United States District Court, C.D. Illinois

October 25, 2017

DONTANEOUS SALLY, Plaintiff,
v.
JUSTIN HAMMERS, et. al., Defendants

          MERIT REVIEW ORDER

          JAMES E. SHADID, UNITED STATES DISTRICT JUDGE

         This cause is before the Court for merit review of the Plaintiff's complaint. The Court is required by 28 U.S.C. §1915A to “screen” the Plaintiff's complaint, and through such process to identify and dismiss any legally insufficient claim, or the entire action if warranted. A claim is legally insufficient if it “(1) is frivolous, malicious, or fails to state a claim upon which relief may be granted; or (2) seeks monetary relief from a defendant who is immune from such relief.” 28 U.S.C. §1915A.

         Plaintiff alleges Plaintiff alleges Warden Justin Hammers and Correctional Officer Wolfe violated his constitutional rights at Illinois River Correctional Center. Specifically, Plaintiff claims Defendant Wolfe used excessive force of March 22, 2017, when she intentionally and maliciously slammed a prison door on Plaintiff's hand causing injury. Plaintiff received medical care and claims he still suffers with finger numbness and pain running up in his arm.

         Plaintiff has adequately alleged Defendant Wolfe violated his Eighth Amendment rights by the use of excessive force. However, Plaintiff has failed to state any specific claim against Warden Hammers and a Defendant cannot be held liable pursuant to 42 U.S.C.§1983 simply because he is a supervisor. See Sanville v. McCaughtry, 266 F.3d 724, 740 (7th Cir. 2001)(“The doctrine of respondeat superior (supervisor liability) does not apply to § 1983 actions..”).

         The Court notes it is unclear from Plaintiff's complaint if he exhausted all available administrative remedies before filing his complaint, but exhaustion is an affirmative defense more appropriately addressed in a motion for summary judgment if appropriate.

         Finally, Plaintiff has filed a motion for appointment of counsel.[5] Plaintiff has no constitutional right to counsel, and the Court cannot require an attorney to accept pro bono appointment in a civil case. Therefore, the most the Court can do is ask for volunteer counsel. See Jackson v. County of McLean, 953 F.2d 1070, 1071 (7th Cir. 1992).
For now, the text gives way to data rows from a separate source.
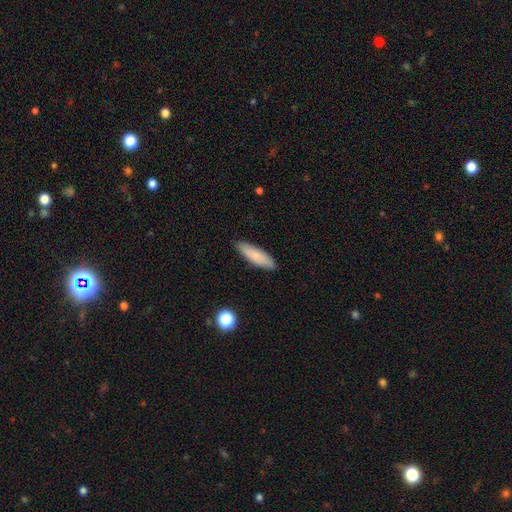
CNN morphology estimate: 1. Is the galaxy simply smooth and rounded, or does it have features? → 76% smooth, 18% featured or disk, 6% star or artifact.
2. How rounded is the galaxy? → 58% cigar-shaped, 40% in between, 2% round.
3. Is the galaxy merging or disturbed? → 87% none, 10% minor disturbance, 2% major disturbance, 1% merger.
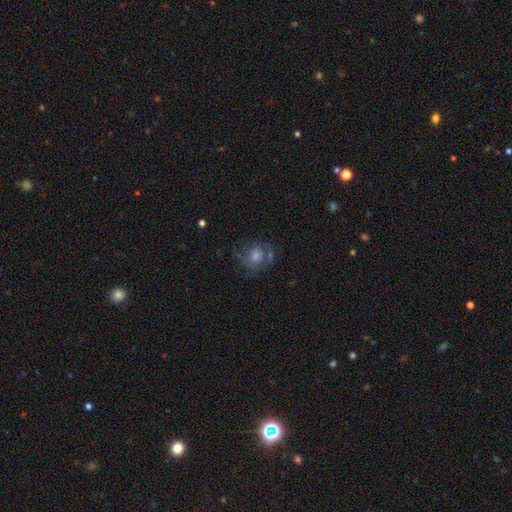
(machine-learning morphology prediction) Smooth or featured: featured or disk — 54% (smooth — 28%)
Edge-on disk: no — 97% (yes — 3%)
Bar: no — 77% (weak — 20%)
Spiral arms: yes — 79% (no — 21%)
Bulge size: moderate — 46% (small — 24%)
Merging: none — 65% (minor disturbance — 18%)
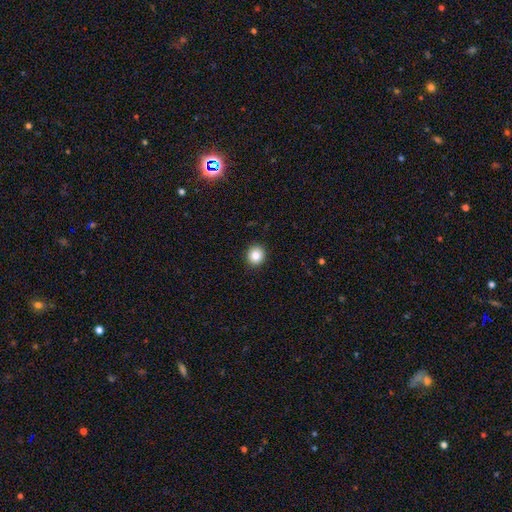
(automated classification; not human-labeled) smooth_or_featured: smooth (p=0.84) [alt: star or artifact p=0.10]
how_rounded: round (p=0.89) [alt: in between p=0.10]
merging: none (p=0.92) [alt: minor disturbance p=0.05]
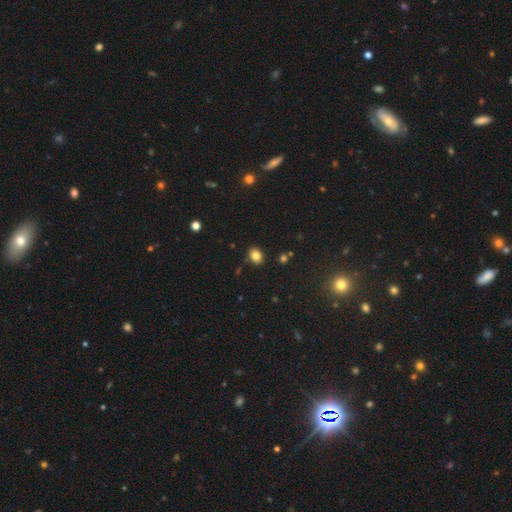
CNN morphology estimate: smooth_or_featured: smooth (p=0.82) [alt: star or artifact p=0.11]
how_rounded: in between (p=0.52) [alt: round p=0.47]
merging: none (p=0.85) [alt: minor disturbance p=0.09]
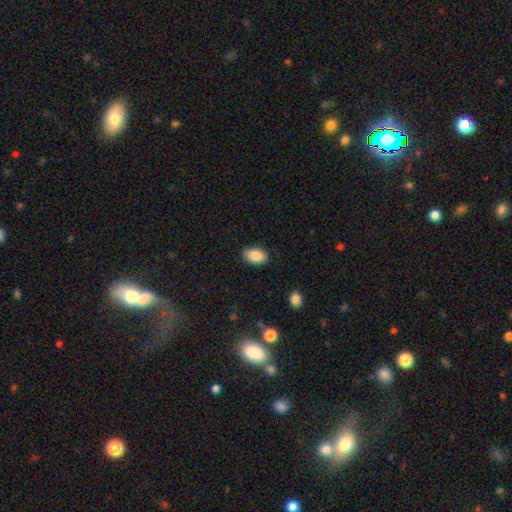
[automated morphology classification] Q: Smooth or featured?
A: smooth (88%); runner-up: star or artifact (7%)
Q: How rounded?
A: in between (92%); runner-up: round (6%)
Q: Merging?
A: none (84%); runner-up: minor disturbance (13%)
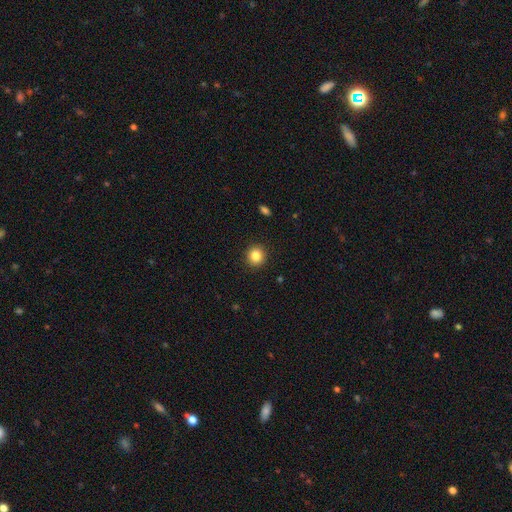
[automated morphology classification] type=smooth (85%); roundness=round (89%); merging=none (92%).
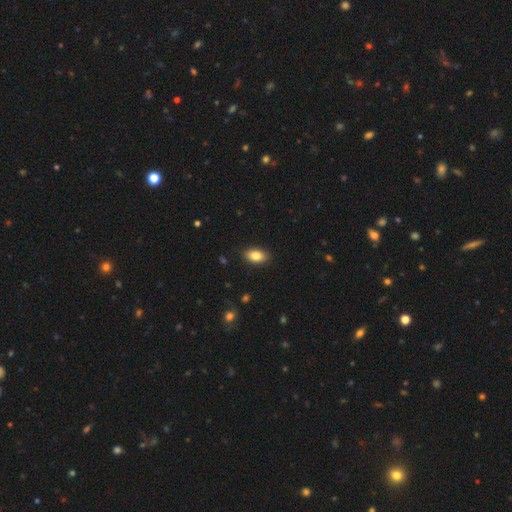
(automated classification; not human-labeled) This is clearly a smooth galaxy (84%). How rounded: clearly in between (91%). Merging: clearly none (87%).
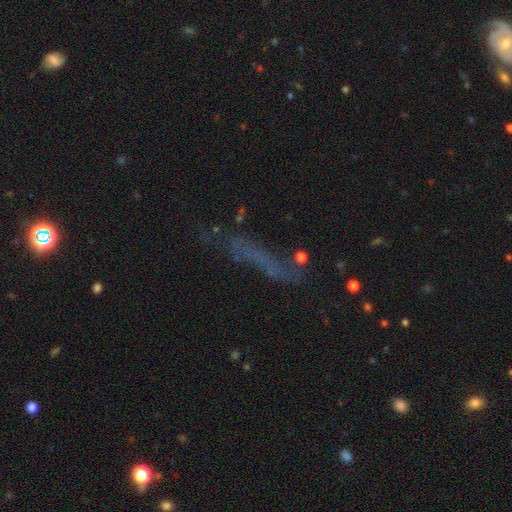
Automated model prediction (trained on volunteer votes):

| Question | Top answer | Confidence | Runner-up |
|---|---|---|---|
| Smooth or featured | smooth | 45% | featured or disk (31%) |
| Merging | none | 52% | minor disturbance (21%) |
         In considering Plaintiff's motion, the Court must ask two questions: “(1) has the indigent plaintiff made a reasonable attempt to obtain counsel or been effectively precluded from doing so; and if so, (2) given the difficulty of the case, does the plaintiff appear competent to litigate it himself?” Pruitt v. Mote, 503 F.3d 647, 654 (7th Cir. 2007), citing Farmer v. Haas, 990 F.2d 319, 322 (7th Cir. 1993). In this case, Plaintiff has not demonstrated any attempt to find counsel on his own such as a list of attorneys contacted and copies of letters sent or received. Therefore, Plaintiff's motion is denied with leave to refile. [5]
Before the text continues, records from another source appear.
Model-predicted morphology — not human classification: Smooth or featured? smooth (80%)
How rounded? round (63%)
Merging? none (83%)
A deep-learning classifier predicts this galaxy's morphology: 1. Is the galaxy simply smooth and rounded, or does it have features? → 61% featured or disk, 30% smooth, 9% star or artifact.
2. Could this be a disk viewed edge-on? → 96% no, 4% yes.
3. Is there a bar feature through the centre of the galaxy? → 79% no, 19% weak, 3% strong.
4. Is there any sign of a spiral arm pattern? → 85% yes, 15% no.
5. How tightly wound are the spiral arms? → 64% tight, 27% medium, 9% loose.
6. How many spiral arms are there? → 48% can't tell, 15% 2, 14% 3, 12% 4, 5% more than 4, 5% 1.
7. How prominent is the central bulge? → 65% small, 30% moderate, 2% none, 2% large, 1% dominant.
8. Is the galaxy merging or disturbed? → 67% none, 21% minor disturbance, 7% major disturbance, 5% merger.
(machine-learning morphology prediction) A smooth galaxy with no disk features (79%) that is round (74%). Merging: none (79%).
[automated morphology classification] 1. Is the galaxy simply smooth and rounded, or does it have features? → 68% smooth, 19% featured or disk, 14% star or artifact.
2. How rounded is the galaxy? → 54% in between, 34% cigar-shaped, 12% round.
         IT IS THEREFORE ORDERED:

         1) Pursuant to its merit review of the complaint under 28 U.S.C. § 1915A, the Court finds the Plaintiff alleges Defendant Wolfe violated Plaintiff's Eighth Amendment rights with the use of excessive force on March 22, 2017. The claim is stated against the Defendant in his individual capacities only. Any additional claims shall not be included in the case, except at the Court's discretion on motion by a party for good cause shown or pursuant to Federal Rule of Civil Procedure 15.

         2) This case is now in the process of service. Plaintiff is advised to wait until counsel has appeared for Defendants before filing any motions, in order to give Defendants notice and an opportunity to respond to those motions. Motions filed before Defendants' counsel has filed an appearance will generally be denied as premature. Plaintiff need not submit any evidence to the Court at this time, unless otherwise directed by the Court.

         3) The Court will attempt service on Defendants by mailing each Defendant a waiver of service. Defendants have 60 days from service to file an Answer. If Defendants have not filed Answers or appeared through counsel within 90 days of the entry of this order, Plaintiff may file a motion requesting the status of service. After Defendants have been served, the Court will enter an order setting discovery and dispositive motion deadlines.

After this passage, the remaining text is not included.